### Available data
◇ ◇ ◇ ◇ ◇ ◇ ◇

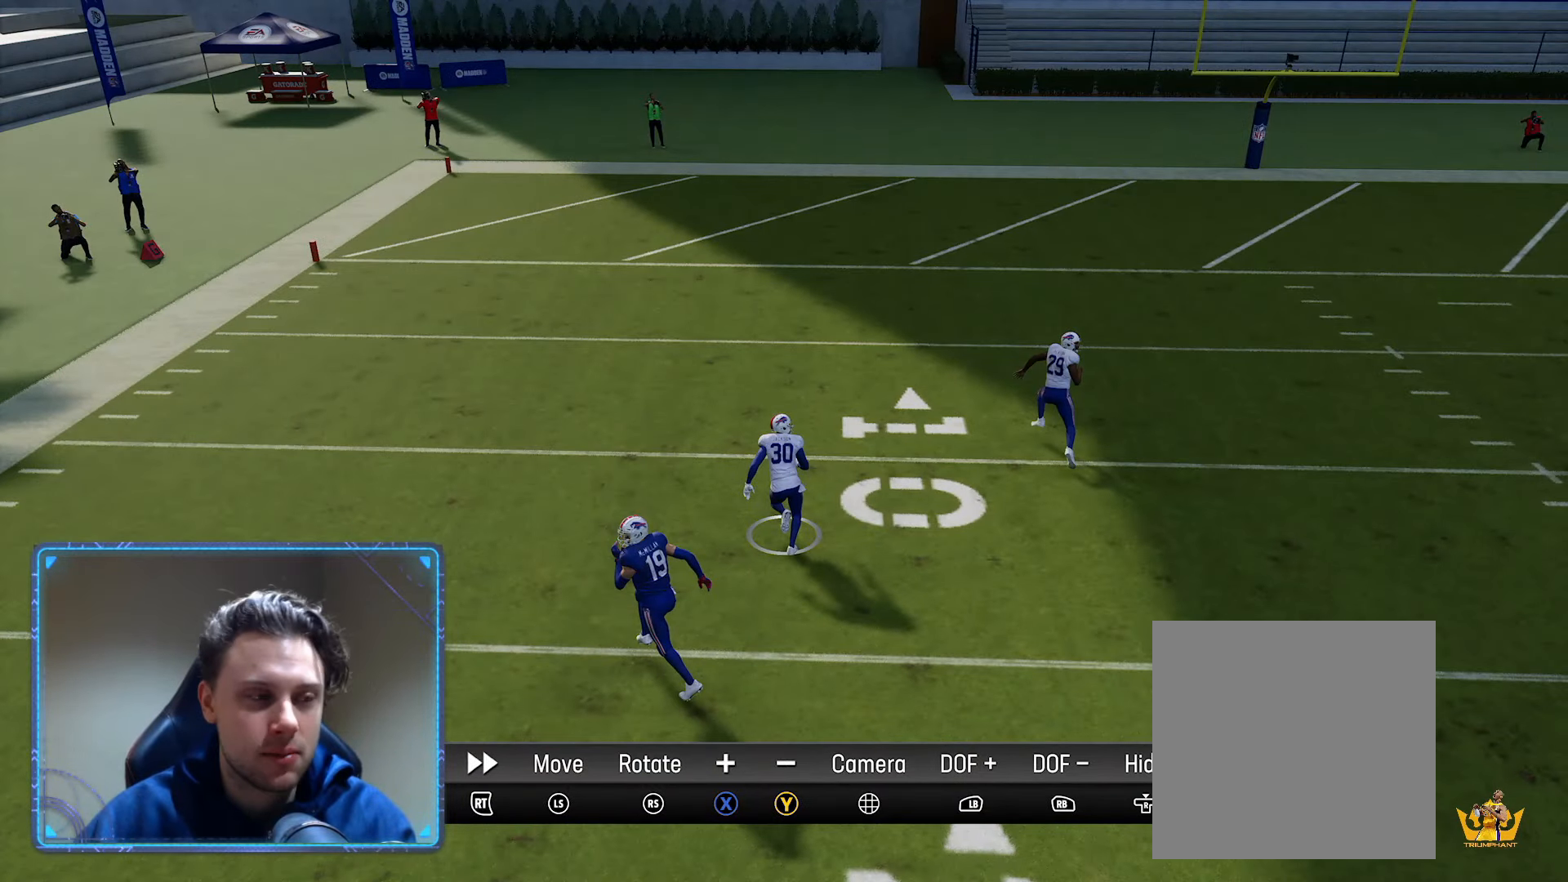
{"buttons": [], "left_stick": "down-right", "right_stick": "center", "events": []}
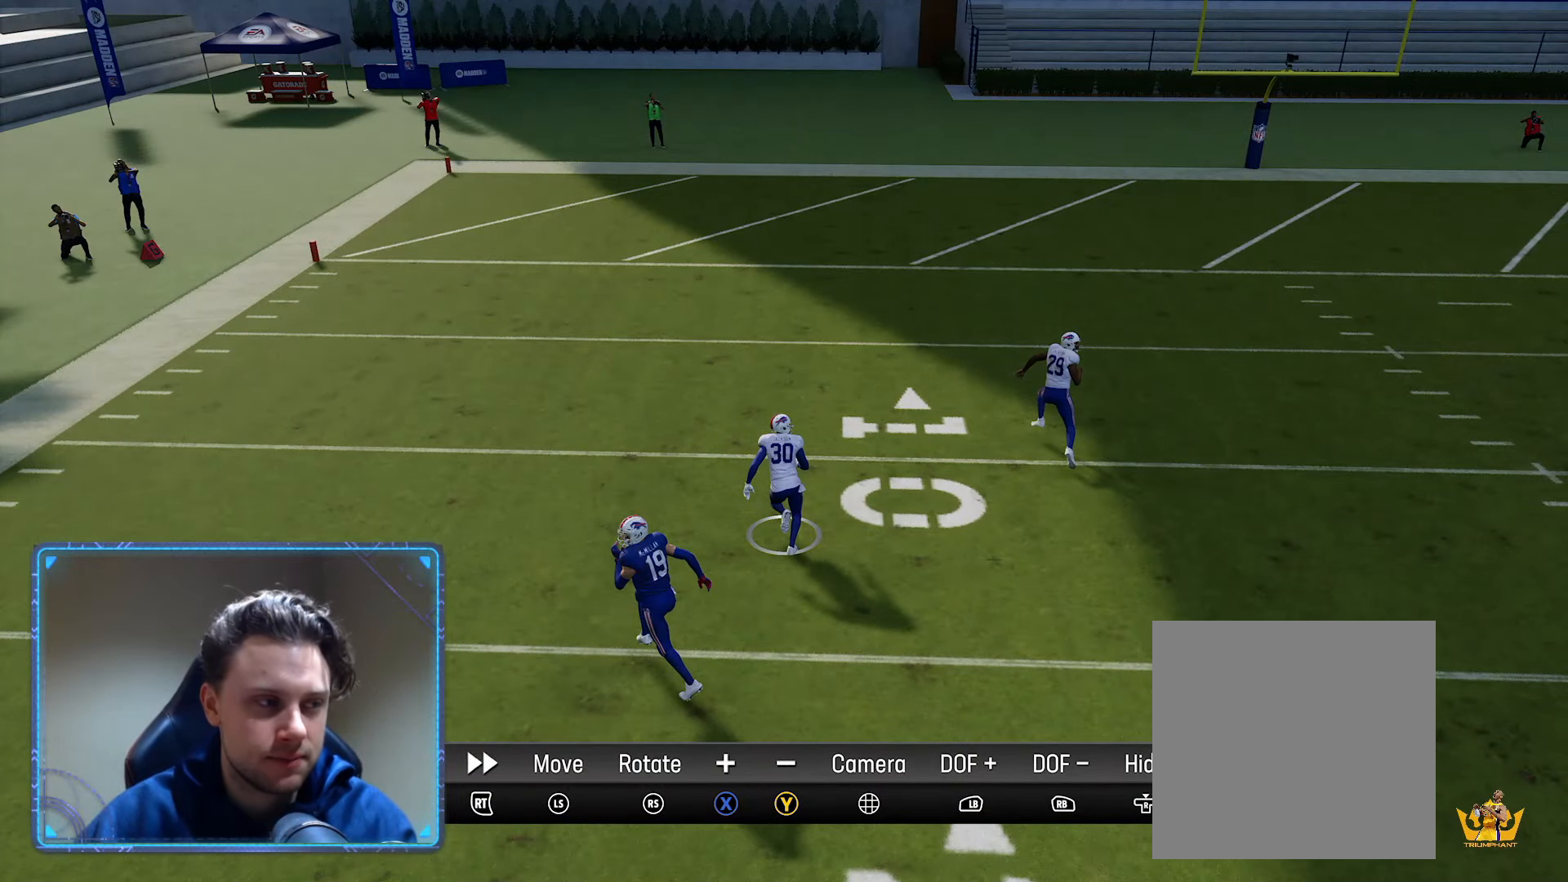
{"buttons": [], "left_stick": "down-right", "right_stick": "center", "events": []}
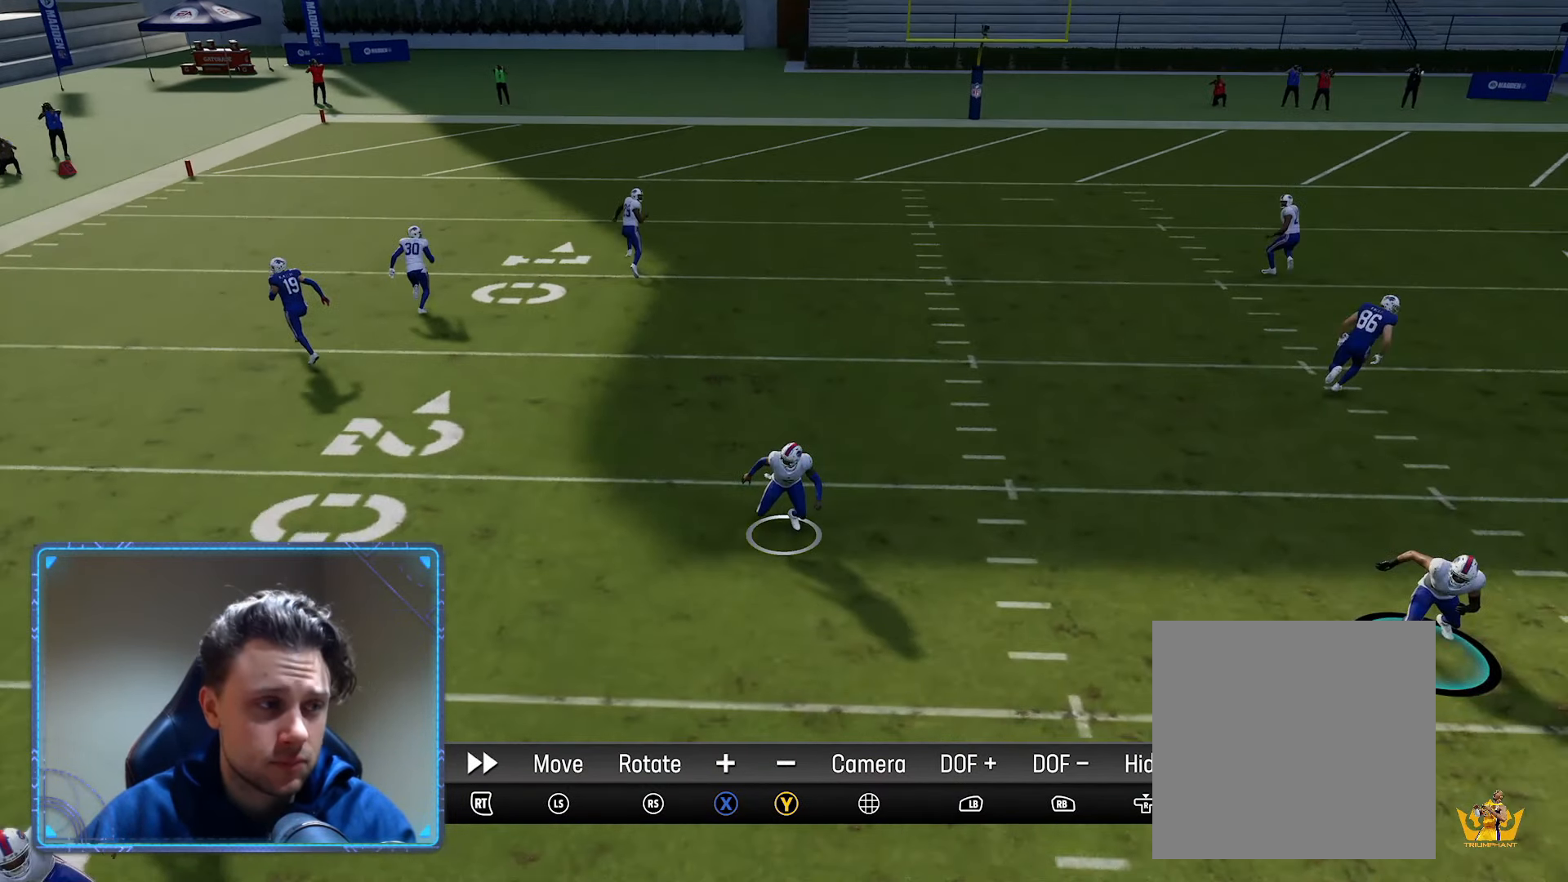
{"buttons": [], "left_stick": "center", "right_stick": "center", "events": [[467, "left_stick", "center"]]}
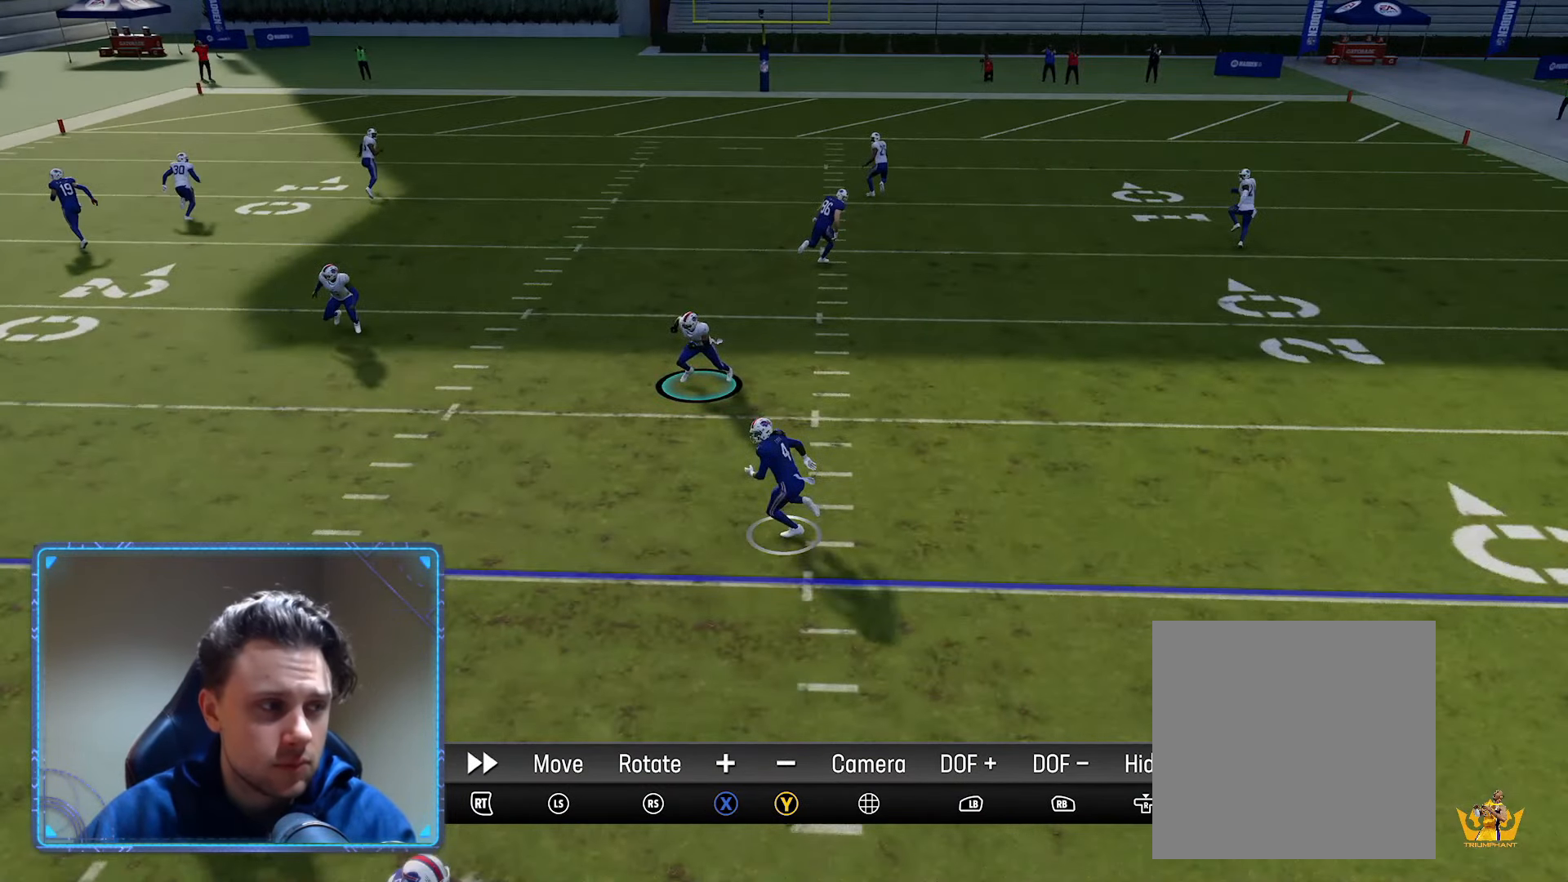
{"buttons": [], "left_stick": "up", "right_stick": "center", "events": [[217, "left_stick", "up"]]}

◇ ◇ ◇ ◇ ◇ ◇ ◇

### Work required
Without the images, print all of the lines above exactly.

### Your solution
{"buttons": [], "left_stick": "down-right", "right_stick": "center", "events": []}
{"buttons": [], "left_stick": "down-right", "right_stick": "center", "events": []}
{"buttons": [], "left_stick": "center", "right_stick": "center", "events": [[467, "left_stick", "center"]]}
{"buttons": [], "left_stick": "up", "right_stick": "center", "events": [[217, "left_stick", "up"]]}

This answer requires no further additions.